A pesar de lo que dice el vicepresidente Pablo Iglesias de que la respuesta es distinta a la de 2008, la historia tiene toda la pinta de volver a repetirse, esto es, el denominado maná se puede convertir en una losa muy pesada para el futuro. Desde luego, no seré yo quien discuta las importantes subvenciones que, a fondo perdido para hacer frente a los estragos causados por la pandemia sea algo positivo. Pero ahí no acaba nada, sino que empieza todo de nuevo. Supongamos, por ejemplo, que se aumentan los fondos públicos destinados a sanidad, educación y servicios sociales…, pero que se destinan íntegramente a engrosar subvenciones y conciertos con los negocios privados que campean por estos sectores. ¿Sería esto algo progresista? Desde un punto de vista social-liberal, sin duda, pero, ¿lo sería también desde postulados de izquierda?

Remontar la crisis

Todo indica que los recursos se van a destinar al sector privado, pero a otros menesteres que se suponen más elevados y que se presentan con palabras grandilocuentes, cambiar la estructura productiva, reforma de la economía, transición energética y proyectos estratégicos, entre otros. Unos proyectos que pueden ser muy respetables pero que poco tienen que ver con la necesidad más apremiante que es remontar la enorme crisis económica y fiscal en que nos vamos a ver envueltos. Esa cacareada transición ecológica y la digitalización que se pretende fomentar está hoy en manos de los intereses de las grandes corporaciones, tales como Unión Fenosa, Repsol, BBVA, Caixabank, Telefónica, Iberdrola, Santander. Bruselas, por su parte, acaba de urgir a los estados miembros para que esto se apruebe cuanto antes, y será entonces cuando se sabrá qué es lo que contenía de verdad aquel acuerdo “histórico” de julio tan celebrado.

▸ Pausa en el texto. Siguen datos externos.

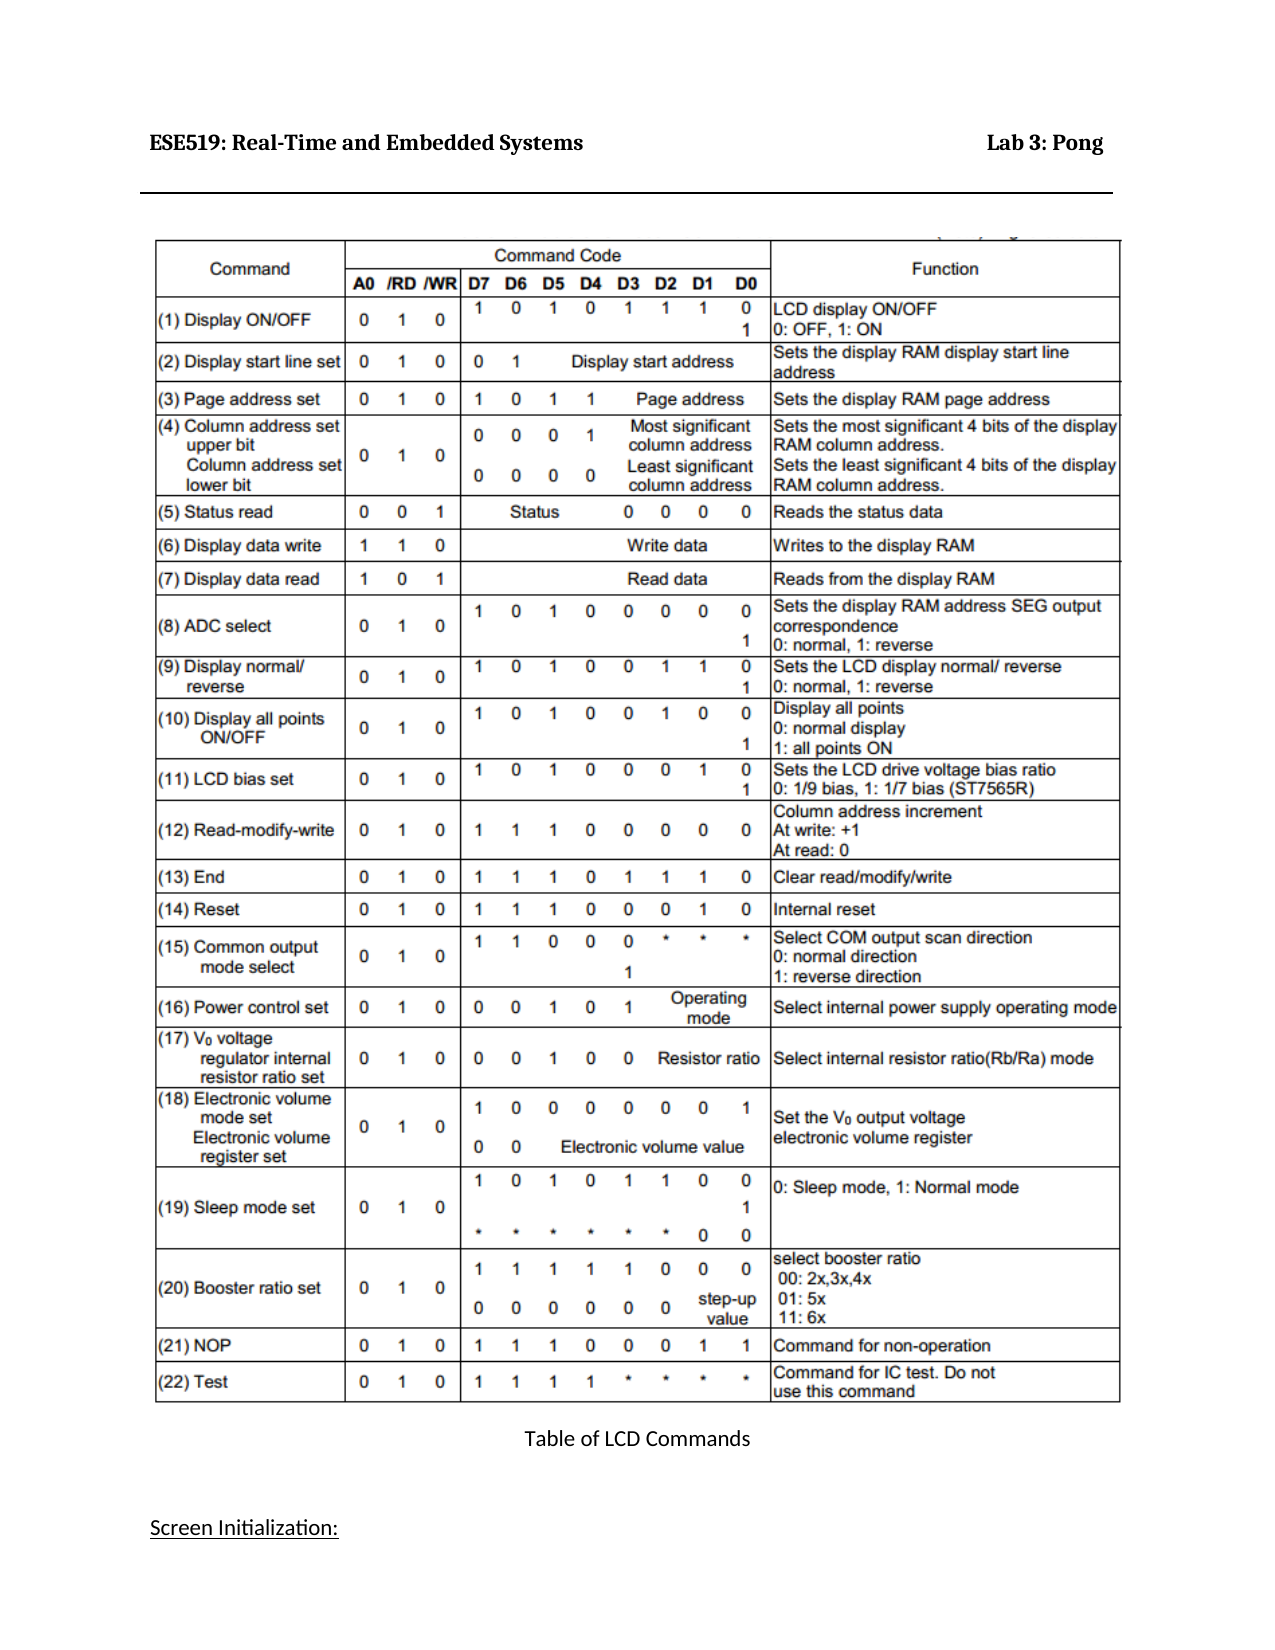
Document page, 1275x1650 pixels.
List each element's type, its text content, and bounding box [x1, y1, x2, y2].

picture [150, 237, 1125, 1408]
text Table of LCD Commands [150, 1424, 1125, 1452]
text Screen Initialization: [150, 1513, 1125, 1542]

En mi opinión, poco puede esperarse de lo que resulte finalmente, sobre todo cuando los insultos y broncas entre los llamados representantes del pueblo, viene siendo la norma, en vez de cerrar filas en tono a los graves problemas que atormentan a nuestro pueblo, como es la vacunación contra el covid-19 y sus retrasos, la deuda pública que camina aceleradamente desde el 117% al 130%, el paro que aumenta en decenas de miles de personas cada mes, el confinamiento y la inmovilidad que siguen provocando tanta angustia sin saber como inmunizar a la población, las mentiras que esconden los discursos de los partidos políticos.

En fin, quizás alguien piense que ser pájaro de mal agüero no resulte lo mejor para los tiempos que corren, pero, sigo pensando, que vender fumo y hacer la del avestruz, solo sirve para crear pasividad, hoy, y desconfianza en la izquierda, mañana, cuando el cántaro se rompa al llegar a la fuente. El acento, por el contrario, habría que ponerlo en la necesidad de afilar un discurso alternativo al neoliberalismo imperante y prepararse para desactivar esta política antisocial, impulsando para ello lo que ya se está expresando en el ámbito de la salud, educativo, ecologista, sindical, pensionista, juvenil... Todo ello será mejor, pienso, que seguir vendiendo humo.